BEGIN The input
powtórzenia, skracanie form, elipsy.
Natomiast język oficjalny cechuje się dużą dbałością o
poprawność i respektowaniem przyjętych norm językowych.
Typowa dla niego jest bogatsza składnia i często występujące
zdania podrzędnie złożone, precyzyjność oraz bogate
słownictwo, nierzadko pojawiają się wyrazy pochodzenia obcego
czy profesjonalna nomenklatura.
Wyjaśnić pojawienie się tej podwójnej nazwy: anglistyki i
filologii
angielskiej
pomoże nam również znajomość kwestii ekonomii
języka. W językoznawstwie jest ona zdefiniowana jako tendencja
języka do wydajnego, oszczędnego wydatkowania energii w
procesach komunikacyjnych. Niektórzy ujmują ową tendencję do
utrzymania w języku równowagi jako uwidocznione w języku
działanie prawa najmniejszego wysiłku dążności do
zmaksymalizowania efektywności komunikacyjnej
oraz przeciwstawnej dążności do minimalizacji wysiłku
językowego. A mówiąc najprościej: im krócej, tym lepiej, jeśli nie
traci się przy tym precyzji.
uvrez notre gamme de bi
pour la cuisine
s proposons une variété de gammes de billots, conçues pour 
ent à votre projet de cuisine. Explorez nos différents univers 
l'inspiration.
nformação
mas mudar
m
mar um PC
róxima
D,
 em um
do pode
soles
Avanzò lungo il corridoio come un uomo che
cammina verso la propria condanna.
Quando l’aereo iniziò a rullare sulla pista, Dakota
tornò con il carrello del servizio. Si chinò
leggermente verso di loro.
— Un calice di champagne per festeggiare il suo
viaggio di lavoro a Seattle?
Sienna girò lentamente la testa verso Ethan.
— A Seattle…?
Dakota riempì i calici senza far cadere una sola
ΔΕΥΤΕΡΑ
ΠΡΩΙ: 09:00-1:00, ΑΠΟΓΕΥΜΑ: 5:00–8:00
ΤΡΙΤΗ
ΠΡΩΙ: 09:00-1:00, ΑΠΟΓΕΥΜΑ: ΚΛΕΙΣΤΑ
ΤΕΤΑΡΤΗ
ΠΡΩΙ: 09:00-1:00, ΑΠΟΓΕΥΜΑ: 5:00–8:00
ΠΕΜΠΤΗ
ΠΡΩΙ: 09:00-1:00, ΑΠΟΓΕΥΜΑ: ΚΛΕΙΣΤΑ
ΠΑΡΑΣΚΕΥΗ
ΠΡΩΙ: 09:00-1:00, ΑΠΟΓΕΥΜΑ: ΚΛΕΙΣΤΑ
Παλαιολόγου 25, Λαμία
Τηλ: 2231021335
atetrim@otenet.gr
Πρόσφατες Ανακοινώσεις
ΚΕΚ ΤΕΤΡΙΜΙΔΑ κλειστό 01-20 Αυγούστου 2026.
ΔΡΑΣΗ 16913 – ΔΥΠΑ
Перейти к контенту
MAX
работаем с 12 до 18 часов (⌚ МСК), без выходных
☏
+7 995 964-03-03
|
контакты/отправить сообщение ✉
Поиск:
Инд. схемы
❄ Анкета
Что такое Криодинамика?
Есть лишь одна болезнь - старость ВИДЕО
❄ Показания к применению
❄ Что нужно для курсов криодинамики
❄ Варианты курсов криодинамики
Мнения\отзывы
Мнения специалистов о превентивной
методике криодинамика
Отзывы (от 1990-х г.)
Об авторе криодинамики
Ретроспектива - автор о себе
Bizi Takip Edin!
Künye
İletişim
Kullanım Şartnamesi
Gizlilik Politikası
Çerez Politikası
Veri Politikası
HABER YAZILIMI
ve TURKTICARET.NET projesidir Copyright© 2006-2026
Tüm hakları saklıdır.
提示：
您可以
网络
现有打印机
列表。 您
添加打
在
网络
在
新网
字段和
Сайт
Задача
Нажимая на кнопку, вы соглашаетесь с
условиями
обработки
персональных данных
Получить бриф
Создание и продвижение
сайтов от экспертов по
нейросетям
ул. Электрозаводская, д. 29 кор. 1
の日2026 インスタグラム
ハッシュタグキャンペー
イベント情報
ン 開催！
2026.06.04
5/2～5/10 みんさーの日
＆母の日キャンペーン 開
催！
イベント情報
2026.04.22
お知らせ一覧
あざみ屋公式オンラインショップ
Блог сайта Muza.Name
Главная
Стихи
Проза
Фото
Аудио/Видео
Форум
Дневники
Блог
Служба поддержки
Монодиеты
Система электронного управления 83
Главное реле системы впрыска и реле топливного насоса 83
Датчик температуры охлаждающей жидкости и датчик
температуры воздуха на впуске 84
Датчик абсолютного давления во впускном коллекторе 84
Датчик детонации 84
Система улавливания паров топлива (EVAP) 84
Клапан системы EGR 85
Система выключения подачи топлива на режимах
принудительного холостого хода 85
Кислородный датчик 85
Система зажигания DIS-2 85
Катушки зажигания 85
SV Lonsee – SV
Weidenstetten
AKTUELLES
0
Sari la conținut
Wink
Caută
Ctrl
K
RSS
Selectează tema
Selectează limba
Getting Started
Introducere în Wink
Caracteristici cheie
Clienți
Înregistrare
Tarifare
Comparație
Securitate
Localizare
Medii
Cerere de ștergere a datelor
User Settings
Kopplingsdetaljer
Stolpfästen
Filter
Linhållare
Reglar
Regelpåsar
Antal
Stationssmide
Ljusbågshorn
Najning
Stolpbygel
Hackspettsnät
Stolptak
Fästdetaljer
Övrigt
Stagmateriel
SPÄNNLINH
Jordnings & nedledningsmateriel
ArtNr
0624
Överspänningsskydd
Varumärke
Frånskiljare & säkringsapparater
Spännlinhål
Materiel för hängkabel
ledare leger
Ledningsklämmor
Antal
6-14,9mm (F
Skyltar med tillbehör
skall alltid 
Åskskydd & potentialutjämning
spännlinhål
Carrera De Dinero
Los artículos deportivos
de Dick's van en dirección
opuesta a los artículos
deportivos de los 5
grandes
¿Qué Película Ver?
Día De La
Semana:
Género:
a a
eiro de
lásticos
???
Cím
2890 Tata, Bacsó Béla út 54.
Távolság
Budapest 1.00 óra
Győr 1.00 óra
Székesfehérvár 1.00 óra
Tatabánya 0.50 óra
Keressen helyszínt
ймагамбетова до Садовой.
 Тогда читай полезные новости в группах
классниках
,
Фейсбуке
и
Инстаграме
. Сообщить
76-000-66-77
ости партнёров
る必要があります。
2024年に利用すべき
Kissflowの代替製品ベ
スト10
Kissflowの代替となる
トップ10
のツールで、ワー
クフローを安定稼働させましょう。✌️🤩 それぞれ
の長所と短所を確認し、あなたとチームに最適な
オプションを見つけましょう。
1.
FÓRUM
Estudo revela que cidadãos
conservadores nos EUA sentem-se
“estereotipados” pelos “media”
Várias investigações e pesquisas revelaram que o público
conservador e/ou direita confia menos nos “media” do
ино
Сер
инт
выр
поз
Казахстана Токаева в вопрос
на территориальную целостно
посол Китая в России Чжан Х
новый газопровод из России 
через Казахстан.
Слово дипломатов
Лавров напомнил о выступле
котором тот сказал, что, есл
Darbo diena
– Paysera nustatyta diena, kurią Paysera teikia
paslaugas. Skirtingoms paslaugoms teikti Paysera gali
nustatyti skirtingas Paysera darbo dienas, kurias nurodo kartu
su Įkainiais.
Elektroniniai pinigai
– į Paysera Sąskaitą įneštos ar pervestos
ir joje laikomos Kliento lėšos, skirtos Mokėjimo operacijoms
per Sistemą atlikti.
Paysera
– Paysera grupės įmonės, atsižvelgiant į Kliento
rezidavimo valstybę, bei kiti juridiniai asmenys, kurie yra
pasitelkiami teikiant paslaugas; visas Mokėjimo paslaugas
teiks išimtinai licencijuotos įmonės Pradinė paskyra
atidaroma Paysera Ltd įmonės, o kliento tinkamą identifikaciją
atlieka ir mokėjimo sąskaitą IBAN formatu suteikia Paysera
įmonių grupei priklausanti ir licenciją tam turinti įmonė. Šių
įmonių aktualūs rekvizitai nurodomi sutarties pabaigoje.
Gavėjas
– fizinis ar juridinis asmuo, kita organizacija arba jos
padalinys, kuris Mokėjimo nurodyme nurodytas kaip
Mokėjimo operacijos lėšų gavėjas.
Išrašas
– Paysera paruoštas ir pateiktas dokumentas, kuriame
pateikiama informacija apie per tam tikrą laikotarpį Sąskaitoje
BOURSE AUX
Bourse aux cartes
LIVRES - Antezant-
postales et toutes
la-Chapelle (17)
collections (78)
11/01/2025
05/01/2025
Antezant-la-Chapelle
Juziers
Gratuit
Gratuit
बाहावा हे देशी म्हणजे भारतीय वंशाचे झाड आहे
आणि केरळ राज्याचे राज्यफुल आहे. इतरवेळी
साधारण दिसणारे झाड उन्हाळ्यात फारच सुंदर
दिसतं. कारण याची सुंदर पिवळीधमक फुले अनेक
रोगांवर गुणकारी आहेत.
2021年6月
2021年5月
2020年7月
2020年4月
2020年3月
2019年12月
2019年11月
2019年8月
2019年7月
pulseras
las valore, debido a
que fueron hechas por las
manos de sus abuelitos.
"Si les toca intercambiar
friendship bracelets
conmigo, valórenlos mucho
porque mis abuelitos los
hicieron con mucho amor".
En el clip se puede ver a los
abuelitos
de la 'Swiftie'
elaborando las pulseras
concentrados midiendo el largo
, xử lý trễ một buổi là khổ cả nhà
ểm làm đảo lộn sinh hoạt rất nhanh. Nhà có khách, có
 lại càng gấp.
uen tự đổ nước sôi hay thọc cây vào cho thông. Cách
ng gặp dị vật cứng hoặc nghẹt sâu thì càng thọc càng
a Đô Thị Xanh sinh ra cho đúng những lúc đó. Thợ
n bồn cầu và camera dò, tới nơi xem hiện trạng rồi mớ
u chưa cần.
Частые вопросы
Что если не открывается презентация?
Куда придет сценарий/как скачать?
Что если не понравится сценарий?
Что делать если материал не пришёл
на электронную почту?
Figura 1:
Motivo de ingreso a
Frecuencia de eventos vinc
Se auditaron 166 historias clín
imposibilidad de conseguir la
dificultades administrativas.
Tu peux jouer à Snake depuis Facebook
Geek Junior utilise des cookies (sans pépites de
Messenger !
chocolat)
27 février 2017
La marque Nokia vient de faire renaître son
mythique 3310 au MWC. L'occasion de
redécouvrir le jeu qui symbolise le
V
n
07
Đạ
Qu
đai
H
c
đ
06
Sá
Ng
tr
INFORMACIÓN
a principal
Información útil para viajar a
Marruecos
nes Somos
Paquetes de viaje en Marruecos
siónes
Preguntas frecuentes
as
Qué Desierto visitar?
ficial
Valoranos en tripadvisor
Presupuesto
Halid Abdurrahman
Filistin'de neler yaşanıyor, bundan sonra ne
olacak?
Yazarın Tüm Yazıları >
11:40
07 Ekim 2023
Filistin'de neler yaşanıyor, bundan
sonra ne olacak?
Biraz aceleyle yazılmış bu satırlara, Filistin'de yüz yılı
END The input
- [Your goal]: Copy the records word for word from their very beginning through the line that contains "zdania podrzędnie złożone, precyzyjność", including that line.

- [Written response]:
powtórzenia, skracanie form, elipsy.
Natomiast język oficjalny cechuje się dużą dbałością o
poprawność i respektowaniem przyjętych norm językowych.
Typowa dla niego jest bogatsza składnia i często występujące
zdania podrzędnie złożone, precyzyjność oraz bogate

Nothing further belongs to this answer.